Proof of Theorem funco

Dummy variables 𝑥 𝑦 𝑧 are mutually distinct and distinct from all other variables.

Step	Hyp	Ref	Expression
1		dmcoss 5002	. . . . 5 ⊢ dom (𝐹 ∘ 𝐺) ⊆ dom 𝐺
2		funmo 5341	. . . . . . . . . 10 ⊢ (Fun 𝐹 → ∃*𝑦 𝑧𝐹𝑦)
3	2	alrimiv 1922	. . . . . . . . 9 ⊢ (Fun 𝐹 → ∀𝑧∃*𝑦 𝑧𝐹𝑦)
4	3	ralrimivw 2606	. . . . . . . 8 ⊢ (Fun 𝐹 → ∀𝑥 ∈ dom 𝐺∀𝑧∃*𝑦 𝑧𝐹𝑦)
5		dffun8 5354	. . . . . . . . 9 ⊢ (Fun 𝐺 ↔ (Rel 𝐺 ∧ ∀𝑥 ∈ dom 𝐺∃!𝑧 𝑥𝐺𝑧))
6	5	simprbi 275	. . . . . . . 8 ⊢ (Fun 𝐺 → ∀𝑥 ∈ dom 𝐺∃!𝑧 𝑥𝐺𝑧)
7	4, 6	anim12ci 339	. . . . . . 7 ⊢ ((Fun 𝐹 ∧ Fun 𝐺) → (∀𝑥 ∈ dom 𝐺∃!𝑧 𝑥𝐺𝑧 ∧ ∀𝑥 ∈ dom 𝐺∀𝑧∃*𝑦 𝑧𝐹𝑦))
8		r19.26 2659	. . . . . . 7 ⊢ (∀𝑥 ∈ dom 𝐺(∃!𝑧 𝑥𝐺𝑧 ∧ ∀𝑧∃*𝑦 𝑧𝐹𝑦) ↔ (∀𝑥 ∈ dom 𝐺∃!𝑧 𝑥𝐺𝑧 ∧ ∀𝑥 ∈ dom 𝐺∀𝑧∃*𝑦 𝑧𝐹𝑦))

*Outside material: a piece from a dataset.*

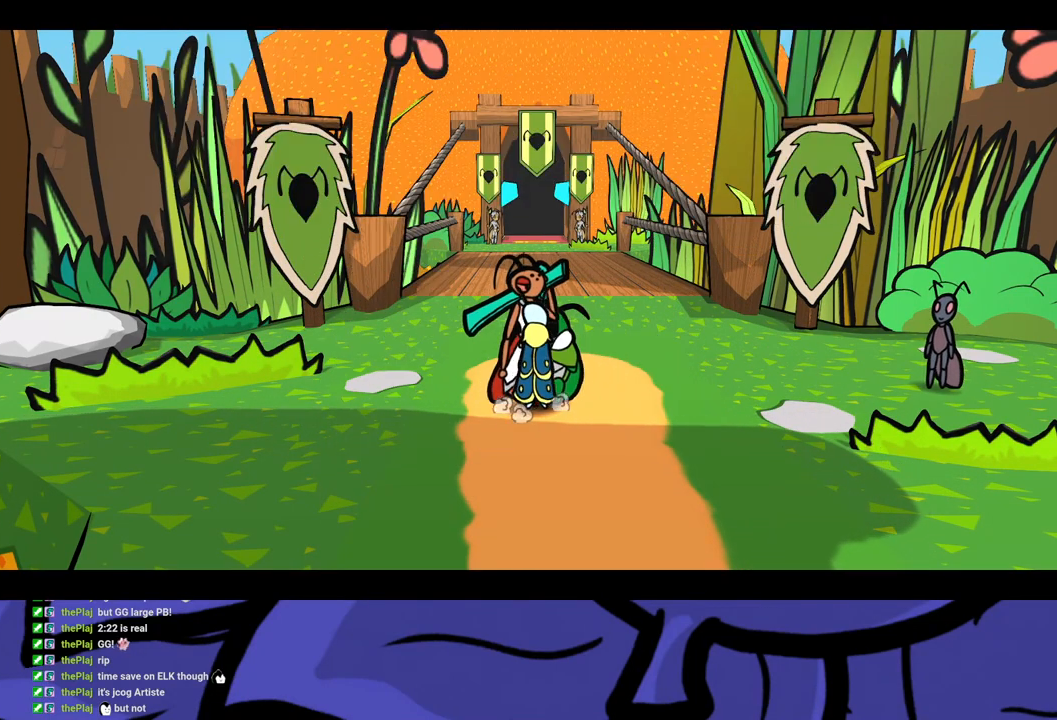
{"buttons": ["DPAD_UP"], "left_stick": "center", "events": [[217, "X", "down"], [300, "X", "up"]]}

9	7, 8	sylibr 134	. . . . . 6 ⊢ ((Fun 𝐹 ∧ Fun 𝐺) → ∀𝑥 ∈ dom 𝐺(∃!𝑧 𝑥𝐺𝑧 ∧ ∀𝑧∃*𝑦 𝑧𝐹𝑦))
10		nfv 1576	. . . . . . . 8 ⊢ Ⅎ𝑦 𝑥𝐺𝑧
11	10	euexex 2165	. . . . . . 7 ⊢ ((∃!𝑧 𝑥𝐺𝑧 ∧ ∀𝑧∃*𝑦 𝑧𝐹𝑦) → ∃*𝑦∃𝑧(𝑥𝐺𝑧 ∧ 𝑧𝐹𝑦))
12	11	ralimi 2595	. . . . . 6 ⊢ (∀𝑥 ∈ dom 𝐺(∃!𝑧 𝑥𝐺𝑧 ∧ ∀𝑧∃*𝑦 𝑧𝐹𝑦) → ∀𝑥 ∈ dom 𝐺∃*𝑦∃𝑧(𝑥𝐺𝑧 ∧ 𝑧𝐹𝑦))

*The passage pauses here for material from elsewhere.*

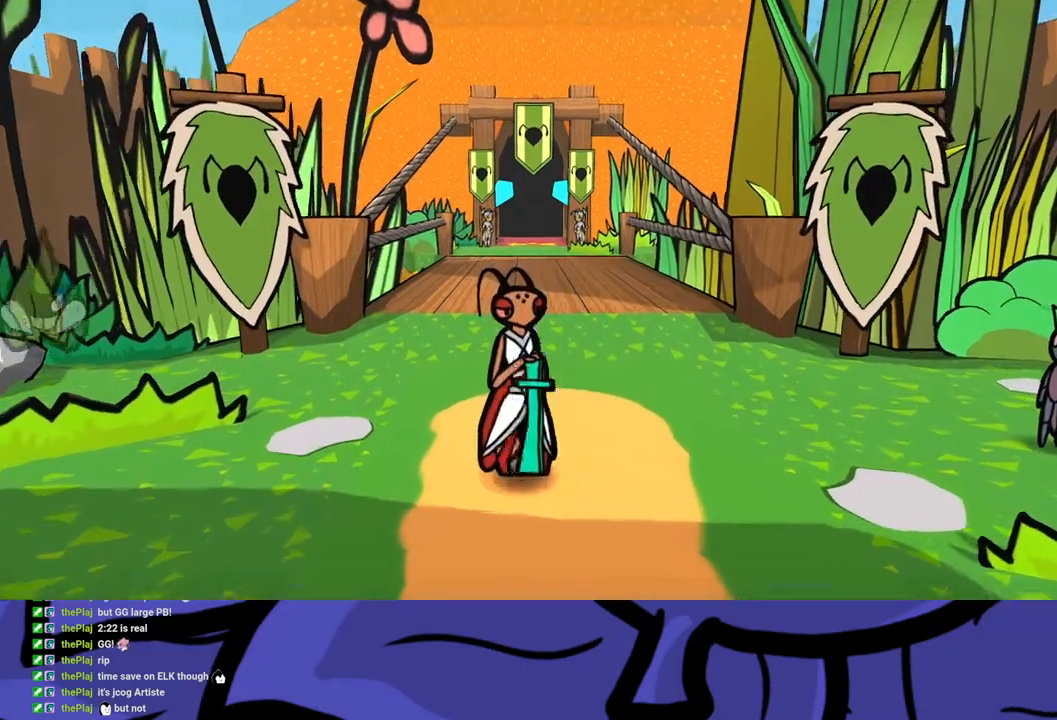
{"buttons": ["DPAD_UP"], "left_stick": "center", "events": [[17, "X", "down"], [83, "X", "up"]]}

13	9, 12	syl 14	. . . . 5 ⊢ ((Fun 𝐹 ∧ Fun 𝐺) → ∀𝑥 ∈ dom 𝐺∃*𝑦∃𝑧(𝑥𝐺𝑧 ∧ 𝑧𝐹𝑦))
14		ssralv 3291	. . . . 5 ⊢ (dom (𝐹 ∘ 𝐺) ⊆ dom 𝐺 → (∀𝑥 ∈ dom 𝐺∃*𝑦∃𝑧(𝑥𝐺𝑧 ∧ 𝑧𝐹𝑦) → ∀𝑥 ∈ dom (𝐹 ∘ 𝐺)∃*𝑦∃𝑧(𝑥𝐺𝑧 ∧ 𝑧𝐹𝑦)))
15	1, 13, 14	mpsyl 65	. . . 4 ⊢ ((Fun 𝐹 ∧ Fun 𝐺) → ∀𝑥 ∈ dom (𝐹 ∘ 𝐺)∃*𝑦∃𝑧(𝑥𝐺𝑧 ∧ 𝑧𝐹𝑦))
16		df-br 4089	. . . . . . 7 ⊢ (𝑥(𝐹 ∘ 𝐺)𝑦 ↔ ⟨𝑥, 𝑦⟩ ∈ (𝐹 ∘ 𝐺))
17		df-co 4734	. . . . . . . 8 ⊢ (𝐹 ∘ 𝐺) = {⟨𝑥, 𝑦⟩ ∣ ∃𝑧(𝑥𝐺𝑧 ∧ 𝑧𝐹𝑦)}
18	17	eleq2i 2298	. . . . . . 7 ⊢ (⟨𝑥, 𝑦⟩ ∈ (𝐹 ∘ 𝐺) ↔ ⟨𝑥, 𝑦⟩ ∈ {⟨𝑥, 𝑦⟩ ∣ ∃𝑧(𝑥𝐺𝑧 ∧ 𝑧𝐹𝑦)})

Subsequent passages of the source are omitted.